Difference listings:
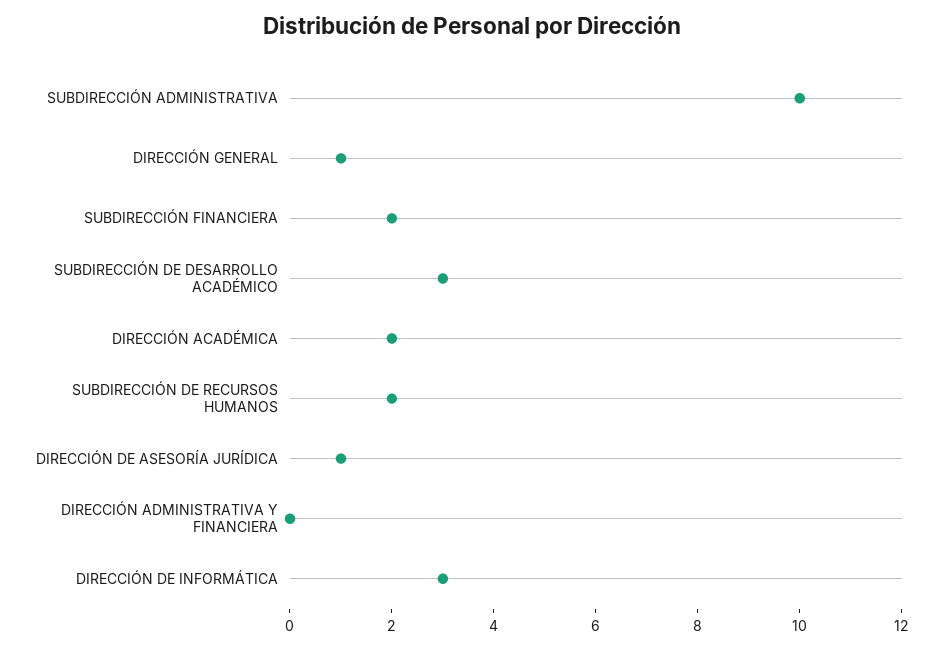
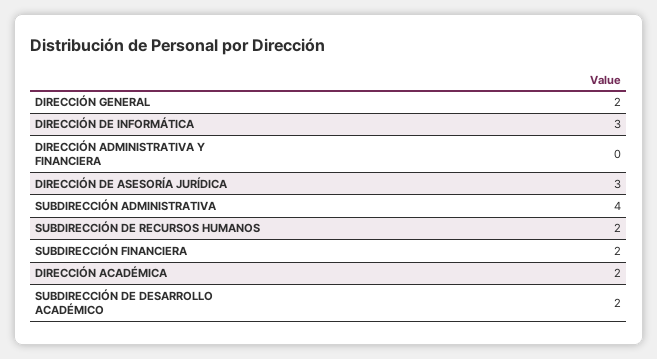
SUBDIRECCIÓN ADMINISTRATIVA: 10 -> 4
DIRECCIÓN GENERAL: 1 -> 2
SUBDIRECCIÓN DE DESARROLLO ACADÉMICO: 3 -> 2
DIRECCIÓN DE ASESORÍA JURÍDICA: 1 -> 3

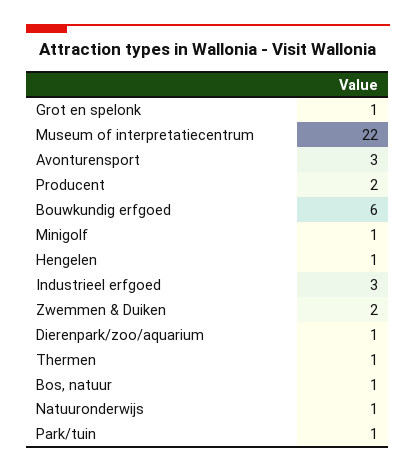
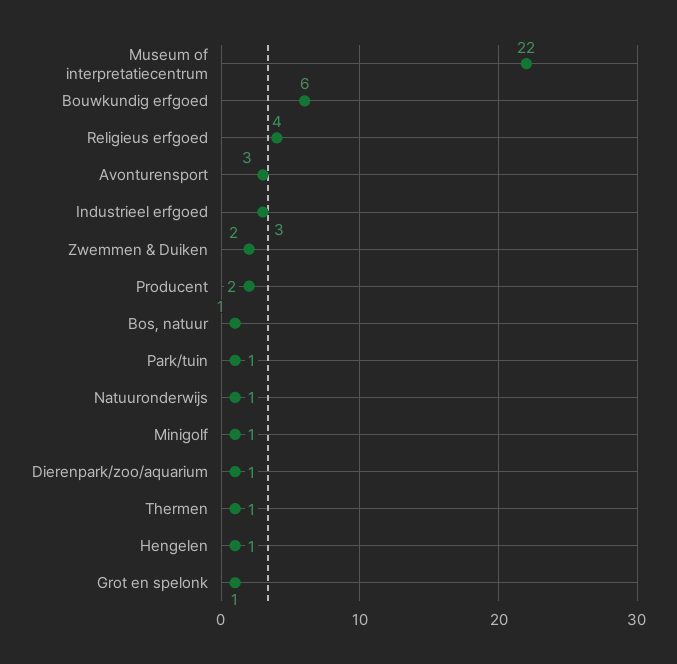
Religieus erfgoed: none -> 4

**JOB:**
Say how many lines of the records include the word "SUBDIRECCIÓN", and give nothing but the number.

**RESPONSE BOX:**
2